Applying Machine Learning to Layer Image Analysis to Reduce Costs and Increase Build Reliability

Jan: In the period of 2015 – 2020, I was responsible for the team establishing our certified metal AM production at Materialise HQ. One of the things we learned during the validation process is that looking at AM layer images was crucial. Several engineers were sifting through thousands of layer images to search for errors. We found this work costly, frustrating, time-consuming, and repetitive.

Therefore, we almost immediately kicked off an initial automation project with the Materialise software team, which has — after more than 5 years — successfully lead to this Layer Image Analysis solution.

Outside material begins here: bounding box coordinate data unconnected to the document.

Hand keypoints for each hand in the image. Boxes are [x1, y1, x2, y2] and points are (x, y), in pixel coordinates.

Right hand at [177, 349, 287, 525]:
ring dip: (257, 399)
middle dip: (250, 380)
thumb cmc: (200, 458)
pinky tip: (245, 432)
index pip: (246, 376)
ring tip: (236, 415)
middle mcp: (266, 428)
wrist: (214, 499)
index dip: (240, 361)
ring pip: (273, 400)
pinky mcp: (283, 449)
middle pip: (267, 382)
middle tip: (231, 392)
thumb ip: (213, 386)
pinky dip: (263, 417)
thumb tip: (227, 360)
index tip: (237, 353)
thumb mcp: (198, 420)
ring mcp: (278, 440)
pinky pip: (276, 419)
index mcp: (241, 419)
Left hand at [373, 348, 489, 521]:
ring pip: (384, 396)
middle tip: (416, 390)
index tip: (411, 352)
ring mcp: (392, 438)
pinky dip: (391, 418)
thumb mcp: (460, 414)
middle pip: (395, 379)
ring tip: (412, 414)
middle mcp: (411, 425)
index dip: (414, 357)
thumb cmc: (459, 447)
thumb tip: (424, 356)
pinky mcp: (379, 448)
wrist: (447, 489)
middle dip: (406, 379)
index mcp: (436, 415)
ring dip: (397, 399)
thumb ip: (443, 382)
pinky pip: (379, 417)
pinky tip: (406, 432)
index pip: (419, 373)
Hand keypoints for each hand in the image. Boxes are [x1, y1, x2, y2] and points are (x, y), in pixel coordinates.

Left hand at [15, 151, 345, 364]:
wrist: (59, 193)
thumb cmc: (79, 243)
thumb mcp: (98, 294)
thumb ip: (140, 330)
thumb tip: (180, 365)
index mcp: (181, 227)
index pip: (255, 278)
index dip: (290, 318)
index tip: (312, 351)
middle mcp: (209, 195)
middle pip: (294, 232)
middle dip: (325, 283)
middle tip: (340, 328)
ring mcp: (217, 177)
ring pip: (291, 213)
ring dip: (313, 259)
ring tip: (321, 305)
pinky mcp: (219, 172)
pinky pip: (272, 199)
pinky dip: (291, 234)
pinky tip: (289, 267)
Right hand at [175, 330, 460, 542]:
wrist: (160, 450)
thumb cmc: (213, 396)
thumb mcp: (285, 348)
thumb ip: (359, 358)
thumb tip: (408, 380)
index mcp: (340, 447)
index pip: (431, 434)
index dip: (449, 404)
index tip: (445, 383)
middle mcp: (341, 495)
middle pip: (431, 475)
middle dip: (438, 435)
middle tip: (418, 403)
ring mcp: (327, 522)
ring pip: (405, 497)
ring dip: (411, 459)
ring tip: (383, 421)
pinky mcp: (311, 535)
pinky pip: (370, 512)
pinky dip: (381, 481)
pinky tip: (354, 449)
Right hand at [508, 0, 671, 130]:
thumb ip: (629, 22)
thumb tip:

In my current role as Data Intelligence Manager, our team focuses on providing innovative solutions that answer customers' challenges in the field of AM quality control. All this is leveraged by combining our strong in-house AM process and software expertise in a single team. 

Gilles: When Jan's team combed through the layer images for our in-house production, he noticed that the layers show many great insights into the quality of your build. Are there critical defects in the build? What is the root cause of these defects? Should we even spend time and money on post-processing the build? Layer images can provide an answer to these questions so AM users can fine-tune their processes to reduce waste, save costs, and ensure consistent and reliable results. So it's ideal for any production that wants to optimize its resources — and especially useful for industries like aerospace and healthcare where quality needs to be guaranteed. 

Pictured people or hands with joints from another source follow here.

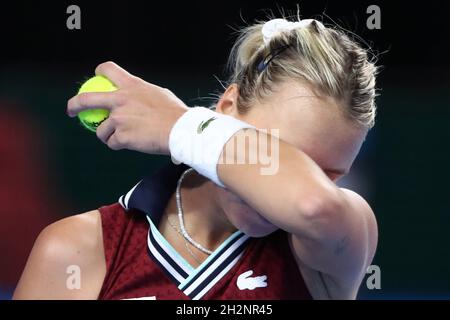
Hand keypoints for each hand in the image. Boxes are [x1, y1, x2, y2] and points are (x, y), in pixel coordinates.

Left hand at [67, 61, 187, 153]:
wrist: (181, 131)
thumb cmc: (175, 114)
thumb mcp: (159, 94)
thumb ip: (142, 94)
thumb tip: (136, 96)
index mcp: (131, 85)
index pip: (107, 70)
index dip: (99, 73)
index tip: (95, 81)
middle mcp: (120, 100)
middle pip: (86, 99)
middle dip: (74, 105)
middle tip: (72, 111)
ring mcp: (119, 119)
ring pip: (101, 130)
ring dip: (107, 135)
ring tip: (122, 138)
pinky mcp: (121, 136)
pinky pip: (112, 143)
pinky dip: (118, 145)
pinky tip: (130, 145)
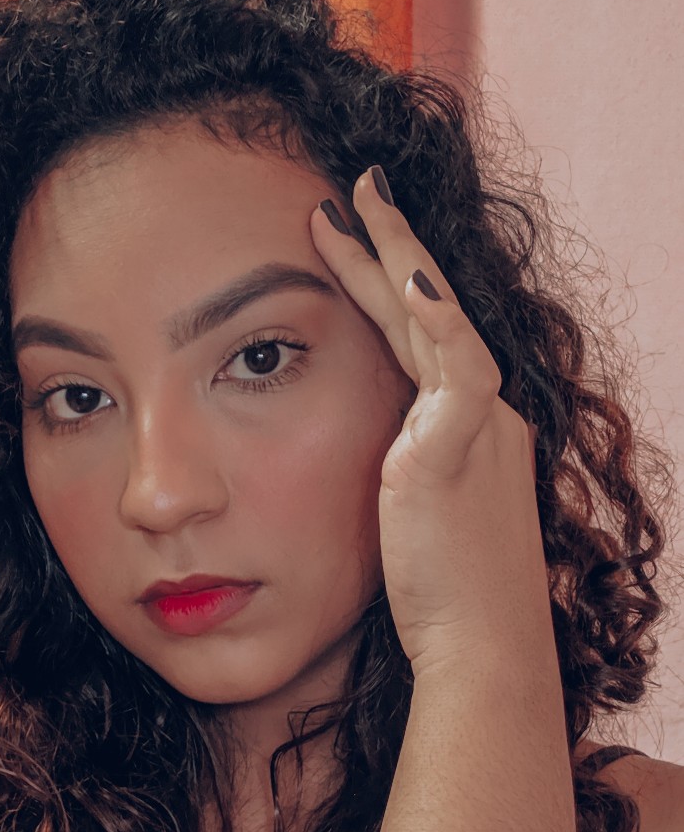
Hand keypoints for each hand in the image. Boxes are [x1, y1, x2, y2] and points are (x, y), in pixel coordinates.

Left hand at [309, 166, 548, 676]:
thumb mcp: (421, 508)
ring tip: (356, 201)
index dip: (385, 281)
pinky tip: (406, 275)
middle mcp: (480, 409)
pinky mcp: (463, 448)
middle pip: (428, 307)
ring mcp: (478, 423)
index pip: (420, 332)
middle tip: (358, 187)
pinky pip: (454, 368)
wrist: (480, 644)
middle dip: (391, 243)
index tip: (350, 240)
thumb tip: (380, 449)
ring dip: (398, 255)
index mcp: (464, 422)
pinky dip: (435, 319)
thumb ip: (407, 463)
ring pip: (437, 317)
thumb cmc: (443, 586)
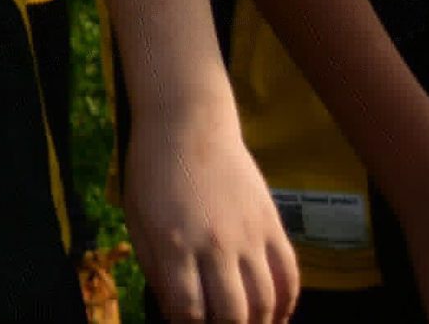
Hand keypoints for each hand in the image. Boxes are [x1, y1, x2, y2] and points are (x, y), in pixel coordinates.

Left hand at [117, 100, 299, 323]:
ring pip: (266, 301)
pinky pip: (290, 275)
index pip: (189, 310)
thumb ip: (157, 271)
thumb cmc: (153, 172)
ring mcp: (249, 234)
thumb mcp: (138, 221)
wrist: (188, 124)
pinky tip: (277, 315)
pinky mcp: (272, 224)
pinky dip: (287, 303)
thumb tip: (177, 313)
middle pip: (232, 313)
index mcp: (173, 243)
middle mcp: (215, 243)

But the current process is too slow, too time-consuming. Often there is no other choice but to review each individual layer within a build via images taken from metal 3D printers' cameras. Depending on how big your build is, it could take more than a couple of hours to review all of the images. And, of course, the process is prone to human errors. People interpret the data differently, or their eyes become tired, and they miss an error. 

Gilles: Layer Image Analysis is a module that uses artificial intelligence to examine layers snapshotted from the cameras on 3D printers. In a matter of seconds, the tool scans the layer, identifies errors, and visualizes them on each layer image and on the 3D model of the build. The user can then get a summary of defects in the build or review the errors in detail, color-coded by category, to conduct root cause analysis and pinpoint how they each affect the build. It also identifies errors that are not easily identifiable to the naked eye. 

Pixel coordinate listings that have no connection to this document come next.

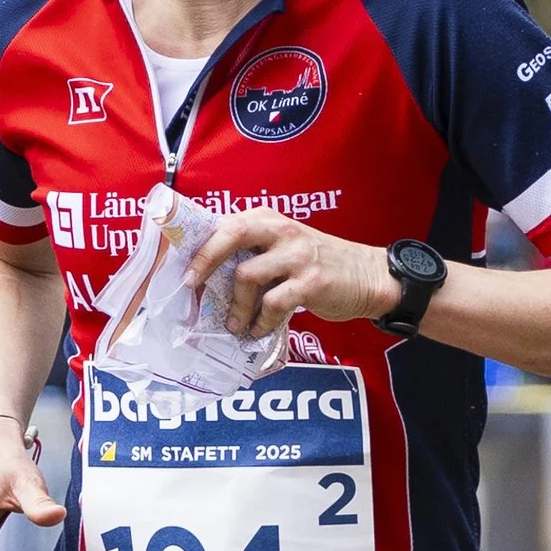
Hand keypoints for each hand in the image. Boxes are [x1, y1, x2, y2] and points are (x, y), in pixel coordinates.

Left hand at [180, 207, 402, 338]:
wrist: (368, 276)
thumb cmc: (319, 264)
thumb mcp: (284, 247)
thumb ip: (253, 252)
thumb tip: (208, 273)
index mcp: (269, 219)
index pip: (226, 224)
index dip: (199, 243)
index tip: (182, 266)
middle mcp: (281, 230)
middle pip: (232, 235)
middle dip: (205, 260)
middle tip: (192, 286)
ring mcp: (297, 255)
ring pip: (247, 276)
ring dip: (236, 306)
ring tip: (234, 324)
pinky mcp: (311, 281)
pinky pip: (273, 303)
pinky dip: (260, 321)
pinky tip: (258, 331)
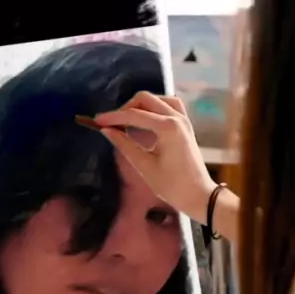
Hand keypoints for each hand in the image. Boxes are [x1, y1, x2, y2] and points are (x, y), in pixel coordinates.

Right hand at [95, 92, 216, 223]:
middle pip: (145, 99)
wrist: (198, 194)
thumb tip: (106, 131)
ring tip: (126, 121)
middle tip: (111, 123)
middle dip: (125, 109)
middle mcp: (177, 117)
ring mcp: (183, 119)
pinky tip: (146, 118)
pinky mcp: (185, 124)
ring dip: (140, 106)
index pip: (134, 115)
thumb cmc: (172, 185)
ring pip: (157, 99)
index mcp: (167, 127)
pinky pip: (169, 105)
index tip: (96, 121)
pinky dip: (155, 108)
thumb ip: (125, 144)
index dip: (113, 117)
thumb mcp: (144, 165)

Jan: First of all, this clearly saves the user a ton of time. What could take hours for complex builds can now be done in the blink of an eye. It also gives extra users insights to make their production more reliable. Immediately after printing the part, using Layer Image Analysis helps you quickly determine whether the quality is high enough to move forward to post-processing.

There's also the possibility to look further into the details and metrics of each error — its size, for example. This is a great opportunity for those in highly regulated sectors to automatically eliminate any part with errors greater than a specified size, ensuring all parts meet certified standards.

Gilles: Getting insights into your build quality is one thing, but another advantage we haven't touched on yet is the cost savings. Post-processing and nondestructive testing can account for 30 – 70% of the AM production costs in some industries. And when parts with errors nearly invisible to the eye slip through, a lot of money and time is spent finishing parts that will need to be thrown away anyway. With Layer Image Analysis, builds with defects that don’t meet production standards can be flagged automatically so engineers can review the part before passing it along to the next step — all in a matter of a few minutes.

Jan: There's a significant long-term advantage to using this process as well. Over time, users can collect these insights to improve machine performance. Say a machine repeatedly causes a mistake at the same layer during each build. Without automated analysis functions, it could take a long time to detect the repeat error and take the necessary steps to fix it. But by reviewing build analyses with Layer Image Analysis, users can sooner correct machine issues and ensure a more reliable flow.

Gilles: We are collaborating closely with customers to develop this tool and are currently completing a testing phase. They've begun using Layer Image Analysis on their builds, and we've been working with them to review the layers and verify whether the automated results match the expectations. We're very close to completing this phase and having a product ready for launch.

Jan: One example is Airbus in the UK, with whom we've collaborated over the past few years, providing automated layer image analysis to help them further optimize their AM process and quickly compare the performances of their machines.

Jan: This is just the beginning. We'll be able to officially launch Layer Image Analysis soon, and we already have plans for future upgrades. One major step will be live process monitoring. This will flag errors as they form, allowing operators to pause the build or even make corrections, reducing waste from failed builds and improving machine productivity.

And layer images are only one way to get more insights into your build. There are still plenty of other data sources that can complement this to give an overall view of your build quality and make a significant difference in additive manufacturing.